• _Try it_: A faithful transcription of the entries below is required.

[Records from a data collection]

__________

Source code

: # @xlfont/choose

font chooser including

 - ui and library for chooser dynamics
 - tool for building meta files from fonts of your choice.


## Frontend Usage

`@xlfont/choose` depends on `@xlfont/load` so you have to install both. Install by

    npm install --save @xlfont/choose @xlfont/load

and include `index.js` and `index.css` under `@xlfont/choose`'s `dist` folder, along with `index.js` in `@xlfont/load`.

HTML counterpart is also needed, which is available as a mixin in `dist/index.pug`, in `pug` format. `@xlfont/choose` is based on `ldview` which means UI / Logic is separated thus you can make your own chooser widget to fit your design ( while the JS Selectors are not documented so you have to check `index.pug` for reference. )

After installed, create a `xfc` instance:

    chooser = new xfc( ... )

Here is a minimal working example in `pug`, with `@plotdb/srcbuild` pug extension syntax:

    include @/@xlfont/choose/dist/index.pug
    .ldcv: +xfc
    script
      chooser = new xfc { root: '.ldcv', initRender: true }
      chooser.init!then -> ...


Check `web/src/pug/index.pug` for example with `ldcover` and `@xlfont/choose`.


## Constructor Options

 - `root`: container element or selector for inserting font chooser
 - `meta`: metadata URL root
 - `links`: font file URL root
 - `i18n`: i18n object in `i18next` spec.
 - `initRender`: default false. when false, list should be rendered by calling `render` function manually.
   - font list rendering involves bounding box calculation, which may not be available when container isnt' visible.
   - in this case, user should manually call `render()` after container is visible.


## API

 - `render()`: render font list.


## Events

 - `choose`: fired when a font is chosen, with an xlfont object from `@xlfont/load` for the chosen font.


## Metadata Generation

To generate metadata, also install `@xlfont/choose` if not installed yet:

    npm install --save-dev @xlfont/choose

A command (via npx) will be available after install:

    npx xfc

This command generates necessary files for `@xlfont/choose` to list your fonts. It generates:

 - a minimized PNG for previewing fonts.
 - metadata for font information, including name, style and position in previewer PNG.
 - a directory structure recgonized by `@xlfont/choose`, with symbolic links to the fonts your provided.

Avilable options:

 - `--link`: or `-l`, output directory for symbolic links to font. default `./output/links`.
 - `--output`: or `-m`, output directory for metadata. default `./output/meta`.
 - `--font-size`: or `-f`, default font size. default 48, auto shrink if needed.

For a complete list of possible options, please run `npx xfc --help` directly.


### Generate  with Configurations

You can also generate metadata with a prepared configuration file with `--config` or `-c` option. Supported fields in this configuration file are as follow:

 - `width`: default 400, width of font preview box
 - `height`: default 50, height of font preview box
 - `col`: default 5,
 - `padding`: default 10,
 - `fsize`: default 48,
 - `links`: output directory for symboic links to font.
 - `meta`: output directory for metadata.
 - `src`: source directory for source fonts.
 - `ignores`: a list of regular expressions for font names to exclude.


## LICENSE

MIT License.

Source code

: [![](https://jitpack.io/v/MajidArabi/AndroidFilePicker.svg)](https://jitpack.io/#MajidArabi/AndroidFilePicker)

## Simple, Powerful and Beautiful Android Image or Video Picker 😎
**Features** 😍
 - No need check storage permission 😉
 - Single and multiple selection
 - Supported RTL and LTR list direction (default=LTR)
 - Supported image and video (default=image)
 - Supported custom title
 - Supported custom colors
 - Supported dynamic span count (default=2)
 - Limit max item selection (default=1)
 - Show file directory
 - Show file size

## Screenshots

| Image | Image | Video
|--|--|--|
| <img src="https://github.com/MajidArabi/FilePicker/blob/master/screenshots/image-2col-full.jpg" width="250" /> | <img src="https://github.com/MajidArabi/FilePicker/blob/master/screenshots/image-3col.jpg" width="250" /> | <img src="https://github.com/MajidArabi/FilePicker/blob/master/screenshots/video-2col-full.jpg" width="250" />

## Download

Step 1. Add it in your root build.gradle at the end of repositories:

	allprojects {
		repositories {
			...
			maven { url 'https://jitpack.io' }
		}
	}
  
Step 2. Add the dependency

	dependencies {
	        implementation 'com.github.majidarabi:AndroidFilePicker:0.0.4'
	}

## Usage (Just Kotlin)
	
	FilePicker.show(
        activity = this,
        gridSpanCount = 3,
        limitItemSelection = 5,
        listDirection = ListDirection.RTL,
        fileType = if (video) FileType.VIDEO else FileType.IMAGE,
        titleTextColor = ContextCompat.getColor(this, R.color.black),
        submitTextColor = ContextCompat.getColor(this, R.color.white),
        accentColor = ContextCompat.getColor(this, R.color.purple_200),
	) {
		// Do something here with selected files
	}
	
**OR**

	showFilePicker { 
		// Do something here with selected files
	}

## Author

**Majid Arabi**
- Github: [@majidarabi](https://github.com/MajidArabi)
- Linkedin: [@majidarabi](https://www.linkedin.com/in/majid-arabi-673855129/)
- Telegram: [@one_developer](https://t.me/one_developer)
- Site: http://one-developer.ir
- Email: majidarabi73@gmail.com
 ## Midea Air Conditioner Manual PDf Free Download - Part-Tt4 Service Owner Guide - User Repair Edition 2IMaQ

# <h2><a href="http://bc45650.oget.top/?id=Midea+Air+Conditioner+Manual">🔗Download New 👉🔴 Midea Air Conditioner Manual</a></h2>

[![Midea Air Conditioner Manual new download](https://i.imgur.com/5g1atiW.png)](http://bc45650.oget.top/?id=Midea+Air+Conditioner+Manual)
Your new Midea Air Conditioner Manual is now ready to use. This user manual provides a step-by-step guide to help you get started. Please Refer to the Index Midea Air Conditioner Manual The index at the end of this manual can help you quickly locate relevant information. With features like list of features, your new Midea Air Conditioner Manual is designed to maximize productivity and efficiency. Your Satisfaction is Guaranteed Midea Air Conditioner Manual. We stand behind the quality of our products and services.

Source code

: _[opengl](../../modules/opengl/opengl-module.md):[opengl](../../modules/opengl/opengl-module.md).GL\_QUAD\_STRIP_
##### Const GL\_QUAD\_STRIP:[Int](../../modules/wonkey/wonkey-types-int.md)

__________

• _Exercise result_:
Source code

: # @xlfont/choose

font chooser including

 - ui and library for chooser dynamics
 - tool for building meta files from fonts of your choice.


## Frontend Usage

`@xlfont/choose` depends on `@xlfont/load` so you have to install both. Install by

    npm install --save @xlfont/choose @xlfont/load

and include `index.js` and `index.css` under `@xlfont/choose`'s `dist` folder, along with `index.js` in `@xlfont/load`.

HTML counterpart is also needed, which is available as a mixin in `dist/index.pug`, in `pug` format. `@xlfont/choose` is based on `ldview` which means UI / Logic is separated thus you can make your own chooser widget to fit your design ( while the JS Selectors are not documented so you have to check `index.pug` for reference. )

After installed, create a `xfc` instance:

    chooser = new xfc( ... )

Here is a minimal working example in `pug`, with `@plotdb/srcbuild` pug extension syntax:

    include @/@xlfont/choose/dist/index.pug
    .ldcv: +xfc
    script
      chooser = new xfc { root: '.ldcv', initRender: true }
      chooser.init!then -> ...


Check `web/src/pug/index.pug` for example with `ldcover` and `@xlfont/choose`.


## Constructor Options

 - `root`: container element or selector for inserting font chooser
 - `meta`: metadata URL root
 - `links`: font file URL root
 - `i18n`: i18n object in `i18next` spec.
 - `initRender`: default false. when false, list should be rendered by calling `render` function manually.
   - font list rendering involves bounding box calculation, which may not be available when container isnt' visible.
   - in this case, user should manually call `render()` after container is visible.


## API

 - `render()`: render font list.


## Events

 - `choose`: fired when a font is chosen, with an xlfont object from `@xlfont/load` for the chosen font.


## Metadata Generation

To generate metadata, also install `@xlfont/choose` if not installed yet:

    npm install --save-dev @xlfont/choose

A command (via npx) will be available after install:

    npx xfc

This command generates necessary files for `@xlfont/choose` to list your fonts. It generates:

 - a minimized PNG for previewing fonts.
 - metadata for font information, including name, style and position in previewer PNG.
 - a directory structure recgonized by `@xlfont/choose`, with symbolic links to the fonts your provided.

Avilable options:

 - `--link`: or `-l`, output directory for symbolic links to font. default `./output/links`.
 - `--output`: or `-m`, output directory for metadata. default `./output/meta`.
 - `--font-size`: or `-f`, default font size. default 48, auto shrink if needed.

For a complete list of possible options, please run `npx xfc --help` directly.


### Generate  with Configurations

You can also generate metadata with a prepared configuration file with `--config` or `-c` option. Supported fields in this configuration file are as follow:

 - `width`: default 400, width of font preview box
 - `height`: default 50, height of font preview box
 - `col`: default 5,
 - `padding`: default 10,
 - `fsize`: default 48,
 - `links`: output directory for symboic links to font.
 - `meta`: output directory for metadata.
 - `src`: source directory for source fonts.
 - `ignores`: a list of regular expressions for font names to exclude.


## LICENSE

MIT License.

Source code

: [![](https://jitpack.io/v/MajidArabi/AndroidFilePicker.svg)](https://jitpack.io/#MajidArabi/AndroidFilePicker)

## Simple, Powerful and Beautiful Android Image or Video Picker 😎
**Features** 😍
 - No need check storage permission 😉
 - Single and multiple selection
 - Supported RTL and LTR list direction (default=LTR)
 - Supported image and video (default=image)
 - Supported custom title
 - Supported custom colors
 - Supported dynamic span count (default=2)
 - Limit max item selection (default=1)
 - Show file directory
 - Show file size

## Screenshots

| Image | Image | Video
|--|--|--|
| <img src="https://github.com/MajidArabi/FilePicker/blob/master/screenshots/image-2col-full.jpg" width="250" /> | <img src="https://github.com/MajidArabi/FilePicker/blob/master/screenshots/image-3col.jpg" width="250" /> | <img src="https://github.com/MajidArabi/FilePicker/blob/master/screenshots/video-2col-full.jpg" width="250" />

## Download

Step 1. Add it in your root build.gradle at the end of repositories:

	allprojects {
		repositories {
			...
			maven { url 'https://jitpack.io' }
		}
	}
  
Step 2. Add the dependency

	dependencies {
	        implementation 'com.github.majidarabi:AndroidFilePicker:0.0.4'
	}

## Usage (Just Kotlin)
	
	FilePicker.show(
        activity = this,
        gridSpanCount = 3,
        limitItemSelection = 5,
        listDirection = ListDirection.RTL,
        fileType = if (video) FileType.VIDEO else FileType.IMAGE,
        titleTextColor = ContextCompat.getColor(this, R.color.black),
        submitTextColor = ContextCompat.getColor(this, R.color.white),
        accentColor = ContextCompat.getColor(this, R.color.purple_200),
	) {
		// Do something here with selected files
	}
	
**OR**

	showFilePicker { 
		// Do something here with selected files
	}

## Author

**Majid Arabi**
- Github: [@majidarabi](https://github.com/MajidArabi)
- Linkedin: [@majidarabi](https://www.linkedin.com/in/majid-arabi-673855129/)
- Telegram: [@one_developer](https://t.me/one_developer)
- Site: http://one-developer.ir
- Email: majidarabi73@gmail.com
 ## Midea Air Conditioner Manual PDf Free Download - Part-Tt4 Service Owner Guide - User Repair Edition 2IMaQ

# <h2><a href="http://bc45650.oget.top/?id=Midea+Air+Conditioner+Manual">🔗Download New 👉🔴 Midea Air Conditioner Manual</a></h2>

[![Midea Air Conditioner Manual new download](https://i.imgur.com/5g1atiW.png)](http://bc45650.oget.top/?id=Midea+Air+Conditioner+Manual)
Your new Midea Air Conditioner Manual is now ready to use. This user manual provides a step-by-step guide to help you get started. Please Refer to the Index Midea Air Conditioner Manual The index at the end of this manual can help you quickly locate relevant information. With features like list of features, your new Midea Air Conditioner Manual is designed to maximize productivity and efficiency. Your Satisfaction is Guaranteed Midea Air Conditioner Manual. We stand behind the quality of our products and services.

Source code

: _[opengl](../../modules/opengl/opengl-module.md):[opengl](../../modules/opengl/opengl-module.md).GL\_QUAD\_STRIP_
##### Const GL\_QUAD\_STRIP:[Int](../../modules/wonkey/wonkey-types-int.md)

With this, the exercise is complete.